偶爾也覺著很郁悶,有種背井離鄉的漂泊感,但沒辦法,內地的好劇本不來找,就《孔雀》還不錯,還被你搶走了。
張婧初就笑,說你得了便宜還賣乖。
其實倆人在中戲的時候便結識了,可五年來相交如水,清清淡淡,尚不及這半個月的印象深刻。
原來這個姑娘很愛笑,很獨*立,小時候漫山遍野的去撿石頭摘果子,做事也特有主見,不喜歡拖泥帶水,并非他以為的那般內向。
這確實很神奇,就像重新認識了一位老友,有種令人愉悅的新鮮與期待。
如此一來二去的,褚青已經習慣了,每隔兩三天就接到她的問候。而跟范小爺的幸福安穩,周公子的熱情濃烈,林佳欣的輕緩舒適不同,張婧初非常非常的懂分寸。

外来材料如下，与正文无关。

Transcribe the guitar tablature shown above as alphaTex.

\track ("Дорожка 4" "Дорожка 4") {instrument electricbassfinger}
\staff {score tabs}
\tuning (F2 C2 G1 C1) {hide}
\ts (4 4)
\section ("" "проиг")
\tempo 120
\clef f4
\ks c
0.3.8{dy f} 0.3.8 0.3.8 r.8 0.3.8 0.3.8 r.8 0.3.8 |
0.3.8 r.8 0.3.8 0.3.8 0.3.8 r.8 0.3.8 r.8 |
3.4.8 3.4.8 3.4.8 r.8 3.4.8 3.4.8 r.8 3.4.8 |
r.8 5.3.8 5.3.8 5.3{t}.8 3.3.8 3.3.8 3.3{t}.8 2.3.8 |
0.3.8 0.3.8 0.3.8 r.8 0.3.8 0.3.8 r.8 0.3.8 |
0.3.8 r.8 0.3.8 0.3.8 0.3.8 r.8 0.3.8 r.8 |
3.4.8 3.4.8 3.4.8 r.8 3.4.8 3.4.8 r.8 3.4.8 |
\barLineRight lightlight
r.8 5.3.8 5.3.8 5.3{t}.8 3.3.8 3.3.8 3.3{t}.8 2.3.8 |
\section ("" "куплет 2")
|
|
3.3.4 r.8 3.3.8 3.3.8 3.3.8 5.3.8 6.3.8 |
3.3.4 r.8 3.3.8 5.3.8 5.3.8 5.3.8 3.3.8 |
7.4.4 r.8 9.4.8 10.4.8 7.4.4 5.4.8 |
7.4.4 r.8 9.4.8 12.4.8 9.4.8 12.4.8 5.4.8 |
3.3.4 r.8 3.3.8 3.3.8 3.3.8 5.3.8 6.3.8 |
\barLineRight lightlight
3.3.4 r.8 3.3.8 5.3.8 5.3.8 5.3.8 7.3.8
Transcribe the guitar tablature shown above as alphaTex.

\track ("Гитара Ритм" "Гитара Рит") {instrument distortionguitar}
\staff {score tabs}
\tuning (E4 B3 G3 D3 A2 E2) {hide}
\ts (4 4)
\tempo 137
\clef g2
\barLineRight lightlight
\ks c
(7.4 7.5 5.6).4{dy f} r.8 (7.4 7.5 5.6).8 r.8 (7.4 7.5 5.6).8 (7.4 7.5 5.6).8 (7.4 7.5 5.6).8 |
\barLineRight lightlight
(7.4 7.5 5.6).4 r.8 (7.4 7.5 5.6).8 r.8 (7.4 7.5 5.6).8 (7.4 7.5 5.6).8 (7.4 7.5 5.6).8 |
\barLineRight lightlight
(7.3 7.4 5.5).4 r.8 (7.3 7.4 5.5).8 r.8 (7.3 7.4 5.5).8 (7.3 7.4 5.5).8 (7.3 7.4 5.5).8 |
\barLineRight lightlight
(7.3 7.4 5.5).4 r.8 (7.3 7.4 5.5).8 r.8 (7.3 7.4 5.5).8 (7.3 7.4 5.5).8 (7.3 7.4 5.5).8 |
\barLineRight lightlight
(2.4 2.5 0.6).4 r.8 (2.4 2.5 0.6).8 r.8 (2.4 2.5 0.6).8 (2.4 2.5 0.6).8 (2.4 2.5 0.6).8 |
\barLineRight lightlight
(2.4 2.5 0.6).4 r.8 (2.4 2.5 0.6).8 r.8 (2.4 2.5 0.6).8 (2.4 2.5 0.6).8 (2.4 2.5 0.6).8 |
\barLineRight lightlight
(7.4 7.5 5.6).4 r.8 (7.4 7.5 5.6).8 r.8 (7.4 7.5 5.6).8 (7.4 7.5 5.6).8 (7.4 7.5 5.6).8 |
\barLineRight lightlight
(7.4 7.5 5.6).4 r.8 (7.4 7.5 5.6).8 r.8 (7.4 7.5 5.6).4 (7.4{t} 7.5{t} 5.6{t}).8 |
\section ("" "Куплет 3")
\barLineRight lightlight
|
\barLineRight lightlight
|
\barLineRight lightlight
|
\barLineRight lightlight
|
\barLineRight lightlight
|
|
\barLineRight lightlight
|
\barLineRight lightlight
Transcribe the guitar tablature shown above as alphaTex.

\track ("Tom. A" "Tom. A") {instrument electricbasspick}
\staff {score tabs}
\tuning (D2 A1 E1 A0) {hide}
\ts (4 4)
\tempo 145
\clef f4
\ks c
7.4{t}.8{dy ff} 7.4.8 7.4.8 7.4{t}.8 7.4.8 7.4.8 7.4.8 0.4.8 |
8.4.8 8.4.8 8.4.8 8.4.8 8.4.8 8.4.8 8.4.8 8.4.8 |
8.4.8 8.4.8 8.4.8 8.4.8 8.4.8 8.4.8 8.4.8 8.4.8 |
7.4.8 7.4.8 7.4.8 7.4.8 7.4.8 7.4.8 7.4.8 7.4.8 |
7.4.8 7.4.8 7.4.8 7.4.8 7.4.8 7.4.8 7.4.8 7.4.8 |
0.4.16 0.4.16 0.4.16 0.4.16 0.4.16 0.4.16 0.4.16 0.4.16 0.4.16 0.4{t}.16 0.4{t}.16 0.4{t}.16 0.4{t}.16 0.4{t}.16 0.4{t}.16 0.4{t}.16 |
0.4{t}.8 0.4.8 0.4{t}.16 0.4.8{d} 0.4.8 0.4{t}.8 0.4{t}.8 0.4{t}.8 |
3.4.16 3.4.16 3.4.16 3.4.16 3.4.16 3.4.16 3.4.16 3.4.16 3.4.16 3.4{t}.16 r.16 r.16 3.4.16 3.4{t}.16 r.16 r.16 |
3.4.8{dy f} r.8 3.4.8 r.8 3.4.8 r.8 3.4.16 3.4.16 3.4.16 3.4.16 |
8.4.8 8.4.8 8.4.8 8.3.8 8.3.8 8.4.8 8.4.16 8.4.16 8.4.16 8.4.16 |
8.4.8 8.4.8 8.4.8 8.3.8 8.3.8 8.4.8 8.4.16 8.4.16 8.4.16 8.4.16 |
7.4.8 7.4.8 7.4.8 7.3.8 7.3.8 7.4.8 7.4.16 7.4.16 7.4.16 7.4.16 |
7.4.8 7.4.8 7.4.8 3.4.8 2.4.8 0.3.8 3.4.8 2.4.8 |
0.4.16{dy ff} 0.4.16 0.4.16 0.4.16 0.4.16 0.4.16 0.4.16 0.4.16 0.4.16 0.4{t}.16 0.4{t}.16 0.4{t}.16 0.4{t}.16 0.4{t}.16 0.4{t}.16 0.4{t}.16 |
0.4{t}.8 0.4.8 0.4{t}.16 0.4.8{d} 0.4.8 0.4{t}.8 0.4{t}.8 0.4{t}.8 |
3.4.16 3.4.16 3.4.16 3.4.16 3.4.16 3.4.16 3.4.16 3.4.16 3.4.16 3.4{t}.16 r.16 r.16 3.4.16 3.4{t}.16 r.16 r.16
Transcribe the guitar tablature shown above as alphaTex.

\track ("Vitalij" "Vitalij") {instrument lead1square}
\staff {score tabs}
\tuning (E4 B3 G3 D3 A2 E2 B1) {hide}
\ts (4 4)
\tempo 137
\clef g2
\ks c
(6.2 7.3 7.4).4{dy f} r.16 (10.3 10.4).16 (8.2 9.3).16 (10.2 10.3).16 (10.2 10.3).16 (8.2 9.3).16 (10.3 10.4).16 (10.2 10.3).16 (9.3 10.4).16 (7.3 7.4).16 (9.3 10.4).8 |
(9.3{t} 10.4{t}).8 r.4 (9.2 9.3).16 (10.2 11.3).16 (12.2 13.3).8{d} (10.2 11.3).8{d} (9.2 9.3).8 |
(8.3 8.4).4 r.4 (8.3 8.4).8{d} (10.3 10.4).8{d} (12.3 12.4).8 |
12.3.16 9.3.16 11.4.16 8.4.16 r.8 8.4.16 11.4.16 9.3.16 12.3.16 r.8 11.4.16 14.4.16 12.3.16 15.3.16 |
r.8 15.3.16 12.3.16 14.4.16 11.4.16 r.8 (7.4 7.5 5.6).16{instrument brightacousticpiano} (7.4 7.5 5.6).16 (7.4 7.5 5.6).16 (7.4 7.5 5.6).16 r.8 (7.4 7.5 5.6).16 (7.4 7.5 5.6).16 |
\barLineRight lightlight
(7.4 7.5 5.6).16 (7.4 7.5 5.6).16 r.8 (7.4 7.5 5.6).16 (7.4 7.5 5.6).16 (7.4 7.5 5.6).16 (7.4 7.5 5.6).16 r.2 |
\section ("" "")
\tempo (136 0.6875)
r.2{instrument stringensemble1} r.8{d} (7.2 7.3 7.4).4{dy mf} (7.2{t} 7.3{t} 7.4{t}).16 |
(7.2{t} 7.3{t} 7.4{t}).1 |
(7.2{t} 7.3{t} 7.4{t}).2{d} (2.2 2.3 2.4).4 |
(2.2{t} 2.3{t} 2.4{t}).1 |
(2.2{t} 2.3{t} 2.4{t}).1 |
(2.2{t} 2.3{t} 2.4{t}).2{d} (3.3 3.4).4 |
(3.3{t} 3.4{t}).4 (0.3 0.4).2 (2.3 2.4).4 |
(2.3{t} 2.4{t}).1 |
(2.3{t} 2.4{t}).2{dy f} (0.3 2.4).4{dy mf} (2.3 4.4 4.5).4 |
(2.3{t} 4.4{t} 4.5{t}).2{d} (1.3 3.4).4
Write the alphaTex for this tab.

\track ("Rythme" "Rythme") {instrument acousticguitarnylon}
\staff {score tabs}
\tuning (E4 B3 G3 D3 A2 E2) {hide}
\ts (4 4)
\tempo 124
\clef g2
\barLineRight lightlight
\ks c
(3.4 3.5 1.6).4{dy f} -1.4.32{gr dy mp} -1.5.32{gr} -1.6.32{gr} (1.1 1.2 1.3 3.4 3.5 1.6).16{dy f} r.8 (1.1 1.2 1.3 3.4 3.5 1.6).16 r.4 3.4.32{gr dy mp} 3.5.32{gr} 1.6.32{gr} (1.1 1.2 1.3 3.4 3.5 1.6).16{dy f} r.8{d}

姑娘對這個男人的揣摩與了解,絕對超過了他自己的估計。
她可以巧妙的把聊天尺度,控制在一個對方能接受的范圍,不過界,也不寡淡。比如說戲,她會請教姐姐買西紅柿時無聲哭泣的演法,但絕不會談及在小樹林里脫褲子的那個鏡頭。
因為她知道,褚青肯定不喜歡。
不是不喜歡她脫褲子,而是他會反感,或者尷尬:你為什么要跟我講這個?
與此類似的,這姑娘總能規避一些不開心的話題……而褚青卻仍未察覺,嗯?我好像很喜歡和她聊天的樣子。
…………
6月24日,《忘不了》在平田的小巴總站開機。
其實這里的車主要跑九龍區,跟劇本里寫的線路不符,但站點的構造特別好,很有拍攝空間。旁邊還有個小排檔,賣些三明治、飲料之類的司機快餐。
由于是文藝片,來捧場的媒體不多,并且大部分對張柏之表示了懷疑。拜她近來的負面消息所賜,在一眾娛記心里已經low到了極點。
他們更好奇的是男主角,不太懂為毛要接這么一部沒啥存在感的電影。
褚青就實話實說,先把劇本夸了一頓,很扎實,平凡有力,非常貼近小人物。然后又裝可憐,說自己閑了好幾個月,總得出來干活養家。
嘁!
記者們都懶得理他。
簡短的采訪和拜神儀式過后,爾東升把紅布一揭,便開拍今天的首場戲。地點在露天的小排檔,三個龍套坐了一桌,褚青與蘇志偉坐另一桌。
蘇志偉是草蜢樂隊的成員,不過近幾年草蜢極少公開演出,他便轉向影視劇發展,常能混到些小配角。
“攝影ok!”
“收音ok!”
“燈光沒問題!”
“action!”
副導演話音方落,就見龍套甲大聲道:“那女人真夠嗆,瘦的跟個猴子一樣,還開兩班呢!”
龍套乙接道:“就是,我們這幫男人開十幾個鐘頭,一下車腳都軟,她能頂得住?”